Methods of Information in Medicine
- Discipline: Medical informatics
- Language: English
- Edited by: Sabine Koch

Publication details
- Former name(s): Medical documentation, Medizinische Dokumentation, Dokumentation in Medizin und Biologie
- History: 1962-present
- Publisher: Schattauer Publishers
- Frequency: Bimonthly
- Impact factor: 1.5 (2017)

Standard abbreviations
- ISO 4: Methods Inf. Med.

Indexing
- CODEN: MIMCAI
- ISSN: 0026-1270
- LCCN: 67036993
- OCLC no.: 01643482

Links
- Journal homepage; Online access; Online archive (2006-present); Online archive (1962-2005);

= Methods of Information in Medicine =

Methods of Information in Medicine is a peer-reviewed scientific journal covering research in medical informatics. It is an official journal of the International Medical Informatics Association, the European Federation for Medical Informatics, and the German Association for Medical Informatics, Biometry and Epidemiology. It is the oldest and longest running journal in its field.

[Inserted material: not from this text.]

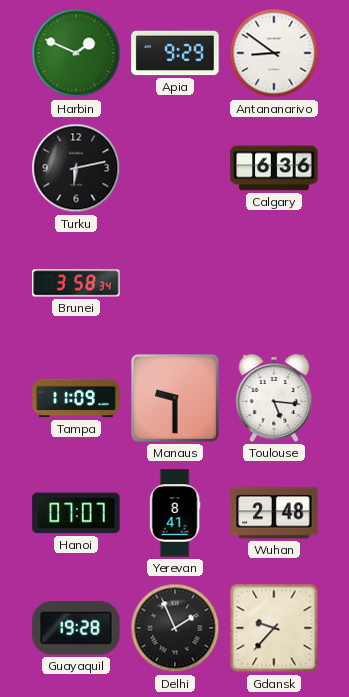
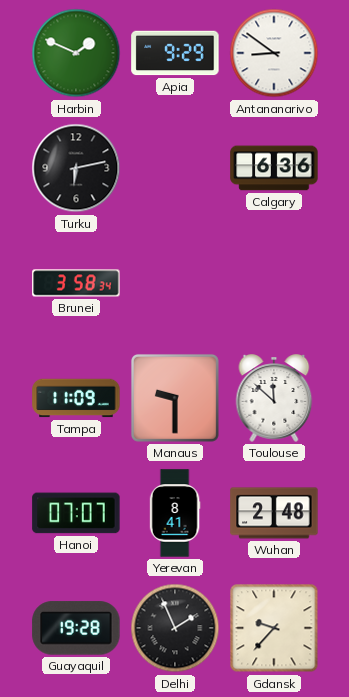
Toulouse: 5:16 -> 11:52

==Abstracting and indexing==
The journal is abstracted and indexed in:
- Current Contents/Clinical Medicine
- Embase/Excerpta Medica
- EmCare
- Index Medicus/MEDLINE/PubMed
- Science Citation Index
- Scopus
According to the Journal Citation Reports, the journal had a 2014 impact factor of 2.2. In 2015 the journal did not receive an impact factor as it was delisted because of citation stacking. The 2016 impact factor subsequently fell to 1.8 and in the 2018 release of JCR 2017 fell further to 1.5.

The editors of Methods of Information in Medicine and the other journal involved, Applied Clinical Informatics published a rebuttal in an editorial in both journals. The president and publication officer of the European Federation for Medical Informatics also commented on this matter.
Phil Davis visualized the citation cartel pointing out that Lehmann and Haux (the editors of the two journals) produced a total of 4 papers in 2014 and 2015 that excessively cited each other's journal articles for the impact-factor relevant years.